DIRECTIONS >> Output each entry that follows exactly. Images stay out.

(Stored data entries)
▬▬▬▬▬▬

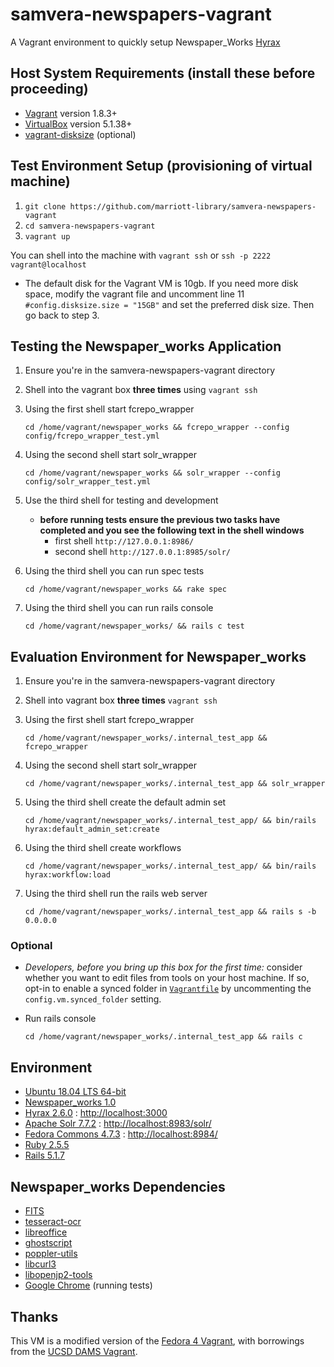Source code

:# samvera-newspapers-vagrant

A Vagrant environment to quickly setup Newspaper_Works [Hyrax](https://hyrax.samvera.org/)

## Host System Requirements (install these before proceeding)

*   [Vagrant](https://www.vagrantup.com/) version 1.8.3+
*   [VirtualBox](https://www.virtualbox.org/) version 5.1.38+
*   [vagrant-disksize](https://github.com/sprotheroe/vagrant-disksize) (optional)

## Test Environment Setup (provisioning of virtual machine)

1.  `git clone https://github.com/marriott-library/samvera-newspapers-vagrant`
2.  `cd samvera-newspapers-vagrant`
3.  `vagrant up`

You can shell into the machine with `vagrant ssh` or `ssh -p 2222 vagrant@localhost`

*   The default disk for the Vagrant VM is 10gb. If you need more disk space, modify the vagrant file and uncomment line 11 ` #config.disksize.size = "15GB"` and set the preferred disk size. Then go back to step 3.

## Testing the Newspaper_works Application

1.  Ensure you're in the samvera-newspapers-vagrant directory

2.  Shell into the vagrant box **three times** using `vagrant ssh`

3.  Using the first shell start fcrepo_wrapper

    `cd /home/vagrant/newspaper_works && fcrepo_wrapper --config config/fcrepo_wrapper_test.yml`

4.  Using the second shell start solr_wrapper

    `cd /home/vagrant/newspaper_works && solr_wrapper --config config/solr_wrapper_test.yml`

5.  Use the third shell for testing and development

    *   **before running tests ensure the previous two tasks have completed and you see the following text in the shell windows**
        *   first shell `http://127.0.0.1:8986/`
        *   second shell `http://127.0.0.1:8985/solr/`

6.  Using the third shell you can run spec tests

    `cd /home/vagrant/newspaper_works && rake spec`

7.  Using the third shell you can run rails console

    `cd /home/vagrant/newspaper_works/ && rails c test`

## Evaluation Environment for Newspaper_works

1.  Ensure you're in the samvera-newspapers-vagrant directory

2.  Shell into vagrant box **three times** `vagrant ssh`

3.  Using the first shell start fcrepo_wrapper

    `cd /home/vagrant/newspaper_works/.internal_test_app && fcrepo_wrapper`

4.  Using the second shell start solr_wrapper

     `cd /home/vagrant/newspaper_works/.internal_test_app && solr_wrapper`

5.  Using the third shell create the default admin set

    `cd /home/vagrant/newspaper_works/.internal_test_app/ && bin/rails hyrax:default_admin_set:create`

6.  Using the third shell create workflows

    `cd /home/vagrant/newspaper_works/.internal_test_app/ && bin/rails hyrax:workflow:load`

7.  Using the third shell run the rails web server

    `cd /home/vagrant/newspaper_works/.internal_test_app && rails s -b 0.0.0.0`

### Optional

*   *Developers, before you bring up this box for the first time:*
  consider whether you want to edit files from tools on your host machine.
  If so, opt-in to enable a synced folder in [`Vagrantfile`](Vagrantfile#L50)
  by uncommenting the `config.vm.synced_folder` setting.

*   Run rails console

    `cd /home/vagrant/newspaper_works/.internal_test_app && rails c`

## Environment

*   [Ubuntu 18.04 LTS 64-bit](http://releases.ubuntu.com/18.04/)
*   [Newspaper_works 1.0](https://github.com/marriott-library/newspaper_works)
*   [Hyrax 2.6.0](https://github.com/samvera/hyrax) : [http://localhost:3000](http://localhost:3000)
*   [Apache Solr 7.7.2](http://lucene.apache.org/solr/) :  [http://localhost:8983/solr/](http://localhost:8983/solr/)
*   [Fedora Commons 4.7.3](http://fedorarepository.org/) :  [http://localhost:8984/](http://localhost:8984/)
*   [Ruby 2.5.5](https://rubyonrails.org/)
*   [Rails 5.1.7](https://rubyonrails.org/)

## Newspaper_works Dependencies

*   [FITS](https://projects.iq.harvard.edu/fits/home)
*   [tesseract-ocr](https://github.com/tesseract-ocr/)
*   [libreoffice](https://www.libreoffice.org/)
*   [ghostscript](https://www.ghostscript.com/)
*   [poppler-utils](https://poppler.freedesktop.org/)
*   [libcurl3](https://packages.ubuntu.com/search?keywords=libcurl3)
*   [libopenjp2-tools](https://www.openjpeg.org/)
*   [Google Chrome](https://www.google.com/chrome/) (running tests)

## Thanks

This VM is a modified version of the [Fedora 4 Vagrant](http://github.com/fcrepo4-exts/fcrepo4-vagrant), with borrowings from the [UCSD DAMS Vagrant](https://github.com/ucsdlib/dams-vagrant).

▬▬▬▬▬▬

SOLUTION TO THIS EXERCISE >>
Source code

:# samvera-newspapers-vagrant

A Vagrant environment to quickly setup Newspaper_Works [Hyrax](https://hyrax.samvera.org/)

## Host System Requirements (install these before proceeding)

*   [Vagrant](https://www.vagrantup.com/) version 1.8.3+
*   [VirtualBox](https://www.virtualbox.org/) version 5.1.38+
*   [vagrant-disksize](https://github.com/sprotheroe/vagrant-disksize) (optional)

## Test Environment Setup (provisioning of virtual machine)

1.  `git clone https://github.com/marriott-library/samvera-newspapers-vagrant`
2.  `cd samvera-newspapers-vagrant`
3.  `vagrant up`

You can shell into the machine with `vagrant ssh` or `ssh -p 2222 vagrant@localhost`

*   The default disk for the Vagrant VM is 10gb. If you need more disk space, modify the vagrant file and uncomment line 11 ` #config.disksize.size = "15GB"` and set the preferred disk size. Then go back to step 3.

## Testing the Newspaper_works Application

1.  Ensure you're in the samvera-newspapers-vagrant directory

2.  Shell into the vagrant box **three times** using `vagrant ssh`

3.  Using the first shell start fcrepo_wrapper

    `cd /home/vagrant/newspaper_works && fcrepo_wrapper --config config/fcrepo_wrapper_test.yml`

4.  Using the second shell start solr_wrapper

    `cd /home/vagrant/newspaper_works && solr_wrapper --config config/solr_wrapper_test.yml`

5.  Use the third shell for testing and development

    *   **before running tests ensure the previous two tasks have completed and you see the following text in the shell windows**
        *   first shell `http://127.0.0.1:8986/`
        *   second shell `http://127.0.0.1:8985/solr/`

6.  Using the third shell you can run spec tests

    `cd /home/vagrant/newspaper_works && rake spec`

7.  Using the third shell you can run rails console

    `cd /home/vagrant/newspaper_works/ && rails c test`

## Evaluation Environment for Newspaper_works

1.  Ensure you're in the samvera-newspapers-vagrant directory

2.  Shell into vagrant box **three times** `vagrant ssh`

3.  Using the first shell start fcrepo_wrapper

    `cd /home/vagrant/newspaper_works/.internal_test_app && fcrepo_wrapper`

4.  Using the second shell start solr_wrapper

     `cd /home/vagrant/newspaper_works/.internal_test_app && solr_wrapper`

5.  Using the third shell create the default admin set

    `cd /home/vagrant/newspaper_works/.internal_test_app/ && bin/rails hyrax:default_admin_set:create`

6.  Using the third shell create workflows

    `cd /home/vagrant/newspaper_works/.internal_test_app/ && bin/rails hyrax:workflow:load`

7.  Using the third shell run the rails web server

    `cd /home/vagrant/newspaper_works/.internal_test_app && rails s -b 0.0.0.0`

### Optional

*   *Developers, before you bring up this box for the first time:*
  consider whether you want to edit files from tools on your host machine.
  If so, opt-in to enable a synced folder in [`Vagrantfile`](Vagrantfile#L50)
  by uncommenting the `config.vm.synced_folder` setting.

*   Run rails console

    `cd /home/vagrant/newspaper_works/.internal_test_app && rails c`

## Environment

*   [Ubuntu 18.04 LTS 64-bit](http://releases.ubuntu.com/18.04/)
*   [Newspaper_works 1.0](https://github.com/marriott-library/newspaper_works)
*   [Hyrax 2.6.0](https://github.com/samvera/hyrax) : [http://localhost:3000](http://localhost:3000)
*   [Apache Solr 7.7.2](http://lucene.apache.org/solr/) :  [http://localhost:8983/solr/](http://localhost:8983/solr/)
*   [Fedora Commons 4.7.3](http://fedorarepository.org/) :  [http://localhost:8984/](http://localhost:8984/)
*   [Ruby 2.5.5](https://rubyonrails.org/)
*   [Rails 5.1.7](https://rubyonrails.org/)

## Newspaper_works Dependencies

*   [FITS](https://projects.iq.harvard.edu/fits/home)
*   [tesseract-ocr](https://github.com/tesseract-ocr/)
*   [libreoffice](https://www.libreoffice.org/)
*   [ghostscript](https://www.ghostscript.com/)
*   [poppler-utils](https://poppler.freedesktop.org/)
*   [libcurl3](https://packages.ubuntu.com/search?keywords=libcurl3)
*   [libopenjp2-tools](https://www.openjpeg.org/)
*   [Google Chrome](https://www.google.com/chrome/) (running tests)

## Thanks

This VM is a modified version of the [Fedora 4 Vagrant](http://github.com/fcrepo4-exts/fcrepo4-vagrant), with borrowings from the [UCSD DAMS Vagrant](https://github.com/ucsdlib/dams-vagrant).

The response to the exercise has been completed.